Dive Brief:
- BMO Harris will raise its minimum hourly wage to $20 starting Aug. 7, the bank announced Monday.
- It’s the second time in the past year the bank has raised the minimum wage for its full- and part-time branch and call center employees. BMO Harris raised its minimum hourly pay to $18 from $15 in October and said Monday it raised base pay for most of its employees by 3% in June.
- With the move, the Chicago-based U.S. arm of the Bank of Montreal looks to keep pace with its competitors on both sides of the border in an effort to draw or retain talent.
Dive Insight:
BMO “continues to monitor and will adjust compensation accordingly to align with the shifting banking market,” the bank said in a press release Monday.
“We know that caring for our colleagues first allows them to focus on helping our customers make real financial progress," Ernie Johannson, BMO’s group head of North American personal and business banking, said Monday. "Our dedicated frontline financial heroes bring BMO's Purpose to life every day, boldly growing the good for our customers and communities.”
A number of banks in the U.S. and Canada have raised their minimum wage — in both long- and short-term efforts — amid a tight labor market and in the face of cost-of-living increases accelerated by a swell in inflation.
Charlotte, North Carolina-based Truist announced last week it would raise its companywide minimum hourly wage to $22 as of Oct. 1. From a talent retention standpoint, the move may help it keep pace with another Charlotte-headquartered bank, Bank of America, which bumped its minimum hourly wage to $22 in June — one of a number of incremental pay boosts the bank has instituted since pledging to give its lowest-paid workers $25 per hour by 2025.

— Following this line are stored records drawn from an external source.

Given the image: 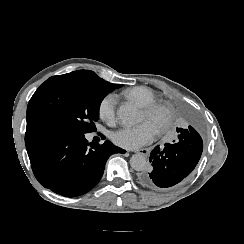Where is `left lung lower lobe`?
Returning <instances> with one entry per match:
<instances>
[{
	"mask_svg": "<svg viewBox=\"0 0 244 244\" xmlns=\"http://www.w3.org/2000/svg\"><path fill=\"white\" fill-rule=\"evenodd\" d=\"M201 127L196 118L187 115L178 139L156 146L150 154L153 168L142 171L138 178L149 189L171 188L187 177L197 165L203 150Z\"/></svg>",
	"mask_w": 244,
	"mask_h": 244,
	"instance_id": "obj_1",
	"label": "left lung lower lobe"
}]
</instances>
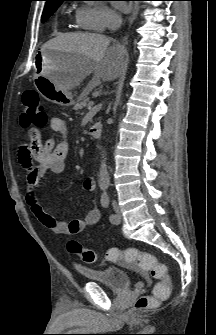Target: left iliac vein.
Wrapping results in <instances>:
<instances>
[{"mask_svg":"<svg viewBox=\"0 0 216 335\" xmlns=\"http://www.w3.org/2000/svg\"><path fill=\"white\" fill-rule=\"evenodd\" d=\"M112 205H113V208H114V211H115V215L117 217V219H116V221L114 223L115 224H119L122 221V215H121L119 206L117 205L116 202H113Z\"/></svg>","mask_w":216,"mask_h":335,"instance_id":"left-iliac-vein-1","label":"left iliac vein"}]
</instances>
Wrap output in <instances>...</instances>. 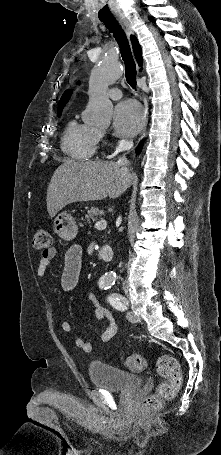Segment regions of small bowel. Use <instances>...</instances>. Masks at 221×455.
Masks as SVG:
<instances>
[{
    "mask_svg": "<svg viewBox=\"0 0 221 455\" xmlns=\"http://www.w3.org/2000/svg\"><path fill=\"white\" fill-rule=\"evenodd\" d=\"M56 253L57 251L55 248H50L42 252L38 266L36 268V275L38 277L43 278L46 276L47 268L51 260L55 257ZM82 266V248L78 245L71 246L65 254L64 268L61 277V284L65 291H72L76 287ZM88 299L95 309L97 319L106 320L108 322V327L99 336V340L101 342H108L116 335L118 330L114 318L111 312L99 303L97 296L94 293H90L88 295ZM61 329L64 332H69L71 331V324L67 321H64L61 323ZM75 345L78 348L82 349L84 352H91L93 349L92 342L83 338H76Z\"/></svg>",
    "mask_w": 221,
    "mask_h": 455,
    "instance_id": "small-bowel-1",
    "label": "small bowel"
}]
</instances>
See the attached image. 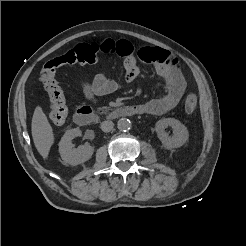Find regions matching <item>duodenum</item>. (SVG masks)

Bank of America’s bottom-wage boosts have become an almost-yearly habit. The bank lifted its minimum wage to $15 per hour in 2017; $17 in 2019; $20 in 2020; and $21 in 2021. But it isn’t the only major lender to tie itself to the $25-by-2025 benchmark.

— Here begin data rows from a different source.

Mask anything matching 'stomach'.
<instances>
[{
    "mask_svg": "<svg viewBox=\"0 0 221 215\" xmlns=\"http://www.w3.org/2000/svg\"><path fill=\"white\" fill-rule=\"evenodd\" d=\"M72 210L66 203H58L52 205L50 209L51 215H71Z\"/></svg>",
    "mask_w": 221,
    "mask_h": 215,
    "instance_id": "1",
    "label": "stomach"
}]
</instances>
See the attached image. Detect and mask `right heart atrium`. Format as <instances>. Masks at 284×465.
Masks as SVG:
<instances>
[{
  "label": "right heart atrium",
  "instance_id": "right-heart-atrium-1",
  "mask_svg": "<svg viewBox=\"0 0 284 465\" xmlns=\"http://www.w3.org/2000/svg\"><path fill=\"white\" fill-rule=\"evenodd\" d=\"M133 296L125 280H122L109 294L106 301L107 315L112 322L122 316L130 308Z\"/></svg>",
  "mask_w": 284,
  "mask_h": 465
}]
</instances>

One of BMO’s Canadian competitors, the Canadian Imperial Bank of Commerce, committed to paying its Canadian workers at least C$25 per hour by that year — and its American workers $25 per hour in the same time frame. It launched the effort in June by bumping its minimum hourly wage to C$20 and $20, respectively, as of this month.

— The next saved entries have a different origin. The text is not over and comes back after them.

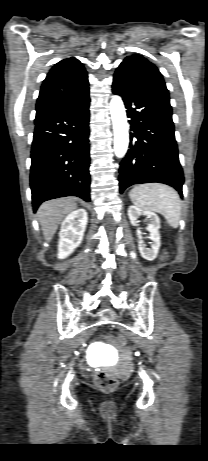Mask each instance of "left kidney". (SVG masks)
<instances>
[{"label":"left kidney","mask_w":208,"mask_h":461,"mask_svg":"<svg viewBox=\"0 0 208 461\" xmlns=\"http://www.w3.org/2000/svg\"><path fill=\"white\" fill-rule=\"evenodd\" d=\"M141 215L146 216L150 224H148L147 230L150 233V240L151 242V248H146V245L144 244V241L142 240L141 232L140 230H137V236L139 239V252L141 256L146 259V260H154L157 257L159 248H160V234H159V228H160V219L155 214L154 212L148 211V210H142L136 206H130L128 208V216L130 219V222L133 226H137L139 223V217Z\"/></svg>","instance_id":"left-kidney-1"}]
</instances>
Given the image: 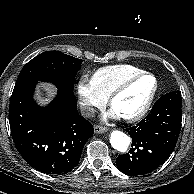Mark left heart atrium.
I'll return each mask as SVG.
<instances>
[{
    "label": "left heart atrium",
    "instance_id": "obj_1",
    "mask_svg": "<svg viewBox=\"0 0 194 194\" xmlns=\"http://www.w3.org/2000/svg\"><path fill=\"white\" fill-rule=\"evenodd\" d=\"M106 117H109V118H113V119H116V118H119L121 117L113 108L108 111L106 114H105Z\"/></svg>",
    "mask_w": 194,
    "mask_h": 194
}]
</instances>
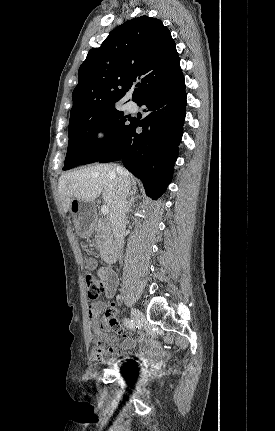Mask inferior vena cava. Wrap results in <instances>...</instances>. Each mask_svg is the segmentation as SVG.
<instances>
[{
  "mask_svg": "<svg viewBox=\"0 0 275 431\" xmlns=\"http://www.w3.org/2000/svg\"><path fill=\"white\" fill-rule=\"evenodd\" d=\"M116 172L118 174L119 189L112 204L109 219L115 241L122 250L124 244V231L126 227V198L129 194L130 181L122 167L118 166L116 168Z\"/></svg>",
  "mask_w": 275,
  "mask_h": 431,
  "instance_id": "obj_1",
  "label": "inferior vena cava"
}]
</instances>
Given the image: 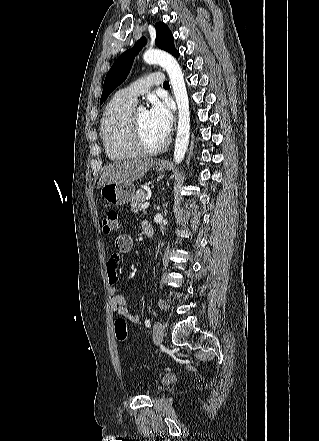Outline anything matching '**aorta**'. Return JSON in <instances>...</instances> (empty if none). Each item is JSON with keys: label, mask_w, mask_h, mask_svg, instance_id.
Segmentation results:
<instances>
[{"label": "aorta", "mask_w": 319, "mask_h": 441, "mask_svg": "<svg viewBox=\"0 0 319 441\" xmlns=\"http://www.w3.org/2000/svg\"><path fill=\"white\" fill-rule=\"evenodd\" d=\"M148 64H159L170 78L178 106V128L174 149V160L181 163L185 157L190 136V111L184 76L177 60L168 52L160 49H148L143 55Z\"/></svg>", "instance_id": "762f6f07"}]
</instances>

Back in the U.S., Wells Fargo raised its minimum wage from $18 to $22 last year, based on the location of the worker.
BMO’s last minimum-wage boost — from $15 per hour to $18 — came shortly after one of the U.S.’s leading regional banks, PNC, committed to the same boost.
BMO Harris’ recent policy shifts have kept an eye not only on its employees but its customer base. The bank in June pledged to trim — from $36 to $15 per occurrence — the overdraft fee it charges account holders, starting this fall. It also said it would eliminate overdraft transfer fees July 12 and non-sufficient funds fees Aug. 23.